# [WORK INSTRUCTIONS]
Pull every line containing "process" out of the listing below.

# [SUPPLIED MATERIAL]
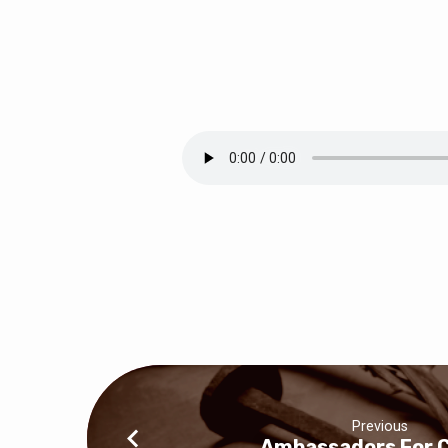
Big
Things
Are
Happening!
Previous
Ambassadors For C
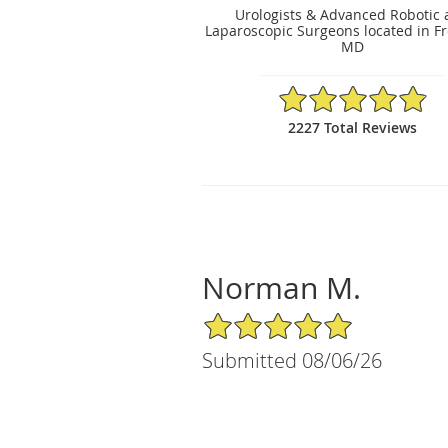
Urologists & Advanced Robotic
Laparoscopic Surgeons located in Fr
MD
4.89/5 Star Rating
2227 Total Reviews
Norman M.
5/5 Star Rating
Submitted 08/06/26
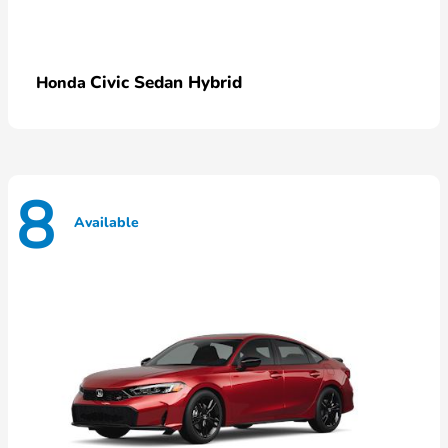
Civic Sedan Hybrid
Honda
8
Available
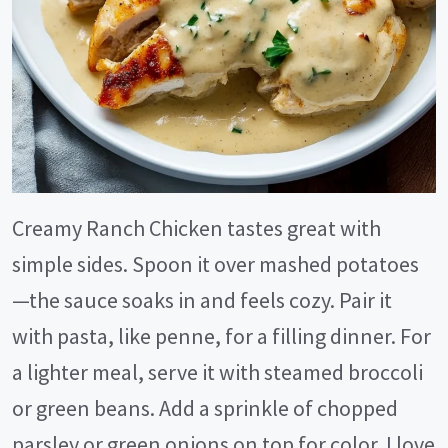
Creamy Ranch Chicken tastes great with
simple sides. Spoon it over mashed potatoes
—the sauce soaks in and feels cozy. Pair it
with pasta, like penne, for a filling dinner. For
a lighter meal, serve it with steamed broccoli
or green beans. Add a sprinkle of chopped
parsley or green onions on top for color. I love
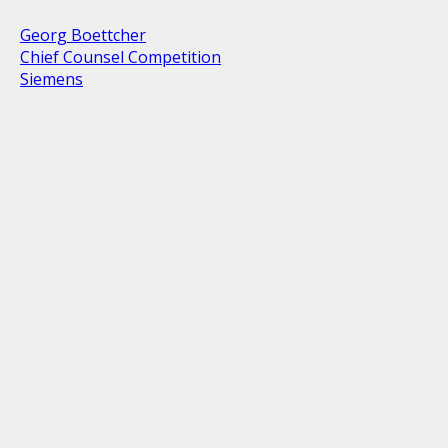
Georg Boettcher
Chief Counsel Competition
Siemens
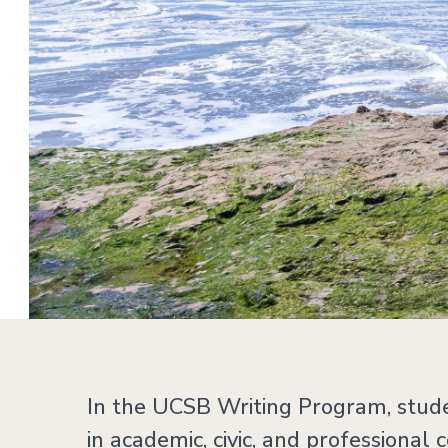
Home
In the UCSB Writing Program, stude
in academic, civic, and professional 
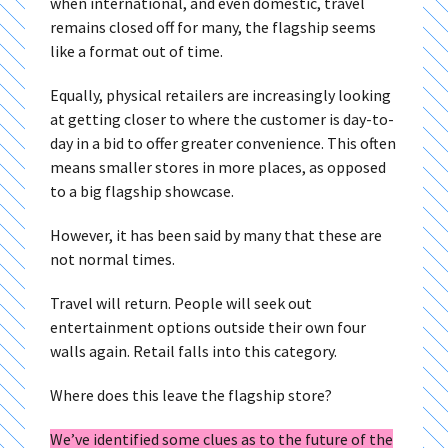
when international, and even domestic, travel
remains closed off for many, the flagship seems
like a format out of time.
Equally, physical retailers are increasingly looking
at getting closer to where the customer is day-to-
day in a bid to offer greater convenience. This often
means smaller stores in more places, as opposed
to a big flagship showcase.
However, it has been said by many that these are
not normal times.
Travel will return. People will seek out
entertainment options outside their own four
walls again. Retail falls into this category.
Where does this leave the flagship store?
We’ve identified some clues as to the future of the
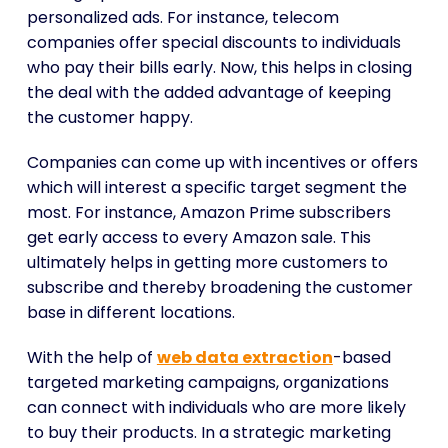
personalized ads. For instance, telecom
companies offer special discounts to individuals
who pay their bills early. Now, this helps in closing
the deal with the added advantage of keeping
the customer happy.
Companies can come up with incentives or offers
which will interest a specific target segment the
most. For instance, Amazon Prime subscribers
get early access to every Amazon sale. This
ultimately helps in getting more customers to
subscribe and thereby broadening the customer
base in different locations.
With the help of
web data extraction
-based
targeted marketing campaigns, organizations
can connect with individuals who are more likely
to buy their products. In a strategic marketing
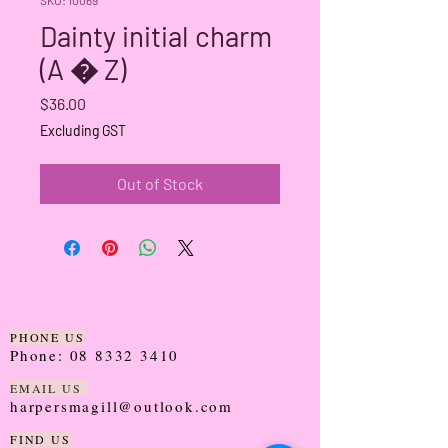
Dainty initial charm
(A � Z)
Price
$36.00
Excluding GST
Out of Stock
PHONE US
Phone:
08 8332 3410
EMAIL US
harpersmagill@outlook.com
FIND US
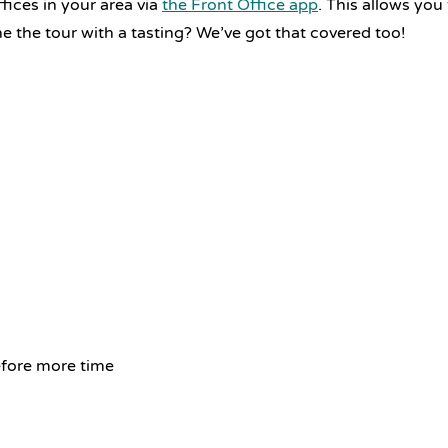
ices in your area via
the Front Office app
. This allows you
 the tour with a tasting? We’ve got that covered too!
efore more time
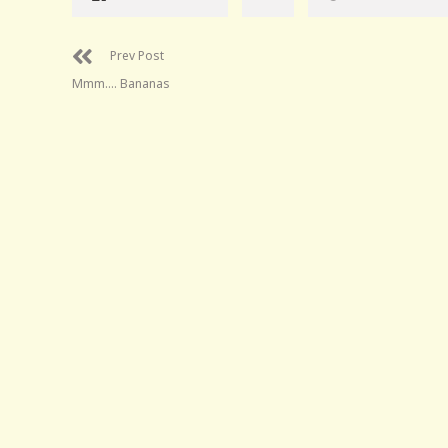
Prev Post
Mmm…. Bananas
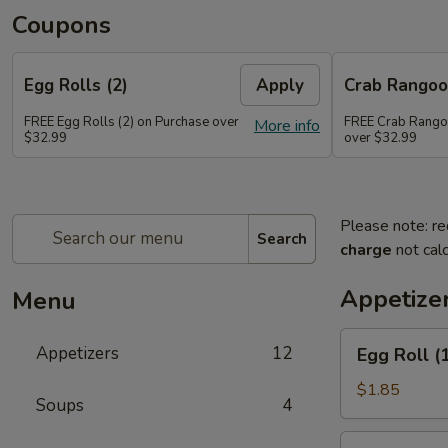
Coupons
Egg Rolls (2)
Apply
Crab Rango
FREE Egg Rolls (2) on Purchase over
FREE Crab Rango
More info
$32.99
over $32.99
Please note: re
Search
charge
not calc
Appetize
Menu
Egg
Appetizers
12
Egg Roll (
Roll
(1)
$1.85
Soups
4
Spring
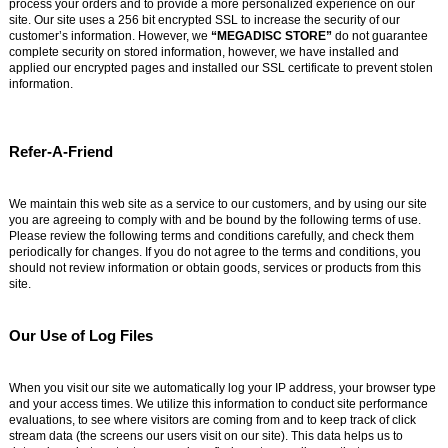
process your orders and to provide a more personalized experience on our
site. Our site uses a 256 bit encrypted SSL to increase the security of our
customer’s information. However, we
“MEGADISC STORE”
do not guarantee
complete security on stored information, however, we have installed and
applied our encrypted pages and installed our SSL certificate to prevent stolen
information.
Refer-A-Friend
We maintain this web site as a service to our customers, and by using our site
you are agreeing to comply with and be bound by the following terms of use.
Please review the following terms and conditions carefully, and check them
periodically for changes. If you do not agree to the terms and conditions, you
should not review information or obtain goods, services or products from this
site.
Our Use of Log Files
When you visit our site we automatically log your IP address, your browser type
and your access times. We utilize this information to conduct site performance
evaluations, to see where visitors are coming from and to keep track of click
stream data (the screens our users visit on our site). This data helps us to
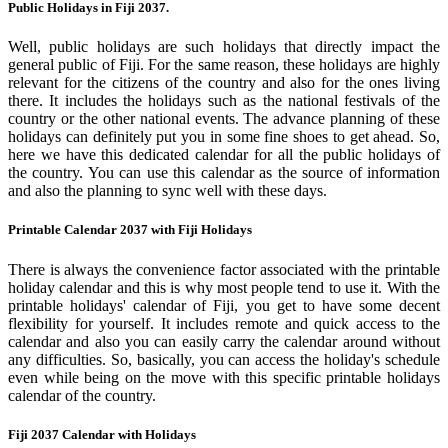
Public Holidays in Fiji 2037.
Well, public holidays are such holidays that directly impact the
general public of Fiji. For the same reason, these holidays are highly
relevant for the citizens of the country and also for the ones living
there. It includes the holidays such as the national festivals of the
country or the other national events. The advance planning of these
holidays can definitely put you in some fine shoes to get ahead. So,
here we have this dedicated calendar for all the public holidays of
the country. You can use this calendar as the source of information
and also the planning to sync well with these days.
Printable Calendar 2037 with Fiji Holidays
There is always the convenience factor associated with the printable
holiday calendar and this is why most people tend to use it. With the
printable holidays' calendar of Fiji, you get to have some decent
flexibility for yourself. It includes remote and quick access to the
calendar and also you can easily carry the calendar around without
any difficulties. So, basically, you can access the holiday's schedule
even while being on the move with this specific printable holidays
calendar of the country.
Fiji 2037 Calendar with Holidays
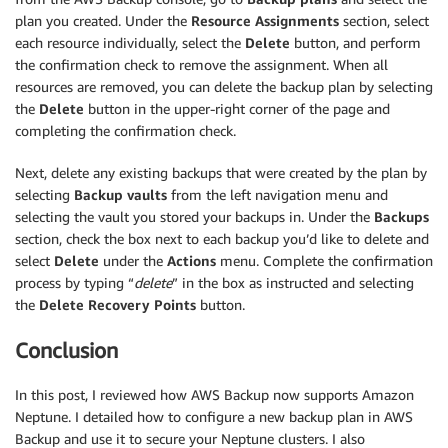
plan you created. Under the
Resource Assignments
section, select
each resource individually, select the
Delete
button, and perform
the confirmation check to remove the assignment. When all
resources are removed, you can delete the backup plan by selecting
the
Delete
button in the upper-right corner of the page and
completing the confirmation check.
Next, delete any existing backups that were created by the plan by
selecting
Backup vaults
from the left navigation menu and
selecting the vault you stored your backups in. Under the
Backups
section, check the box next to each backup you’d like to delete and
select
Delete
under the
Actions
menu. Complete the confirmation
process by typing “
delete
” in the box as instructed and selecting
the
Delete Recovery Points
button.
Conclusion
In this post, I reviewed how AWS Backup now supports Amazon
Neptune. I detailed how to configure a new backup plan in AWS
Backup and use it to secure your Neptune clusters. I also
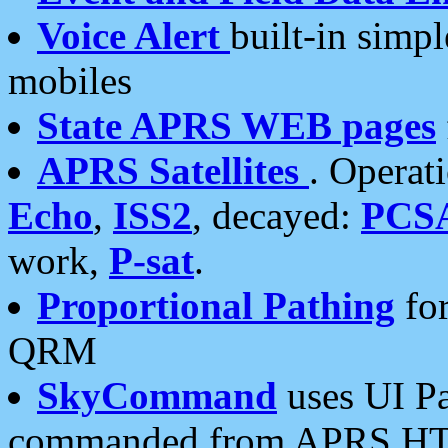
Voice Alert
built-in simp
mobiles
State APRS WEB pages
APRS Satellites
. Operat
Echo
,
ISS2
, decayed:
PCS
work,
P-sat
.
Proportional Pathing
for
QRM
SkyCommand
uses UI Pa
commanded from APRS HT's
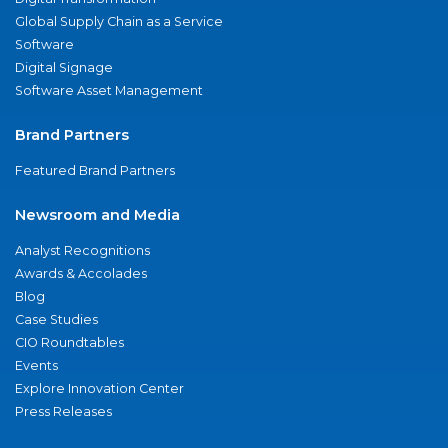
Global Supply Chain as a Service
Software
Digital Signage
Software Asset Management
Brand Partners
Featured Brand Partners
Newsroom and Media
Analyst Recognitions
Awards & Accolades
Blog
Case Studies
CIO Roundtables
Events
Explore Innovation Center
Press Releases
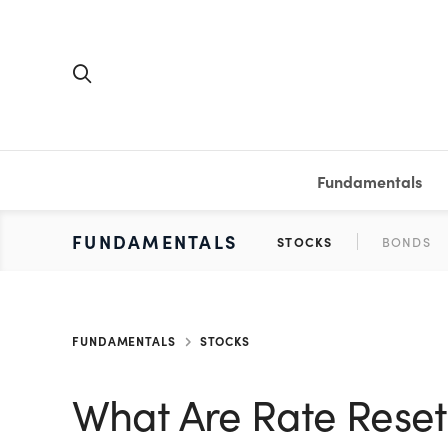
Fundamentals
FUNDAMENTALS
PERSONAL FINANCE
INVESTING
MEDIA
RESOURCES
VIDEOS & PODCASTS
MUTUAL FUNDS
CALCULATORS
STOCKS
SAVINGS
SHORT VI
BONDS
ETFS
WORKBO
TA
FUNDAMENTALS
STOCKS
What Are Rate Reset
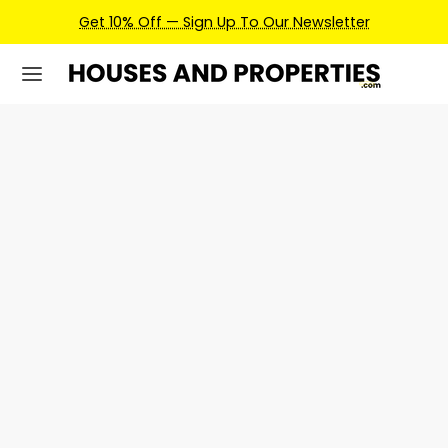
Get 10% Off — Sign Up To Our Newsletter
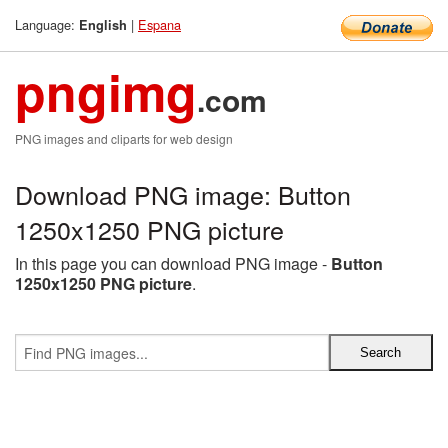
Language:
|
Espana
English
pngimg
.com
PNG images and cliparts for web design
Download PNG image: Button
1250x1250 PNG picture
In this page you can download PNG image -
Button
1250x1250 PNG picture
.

# [THE ANSWER]
process your orders and to provide a more personalized experience on our
process by typing “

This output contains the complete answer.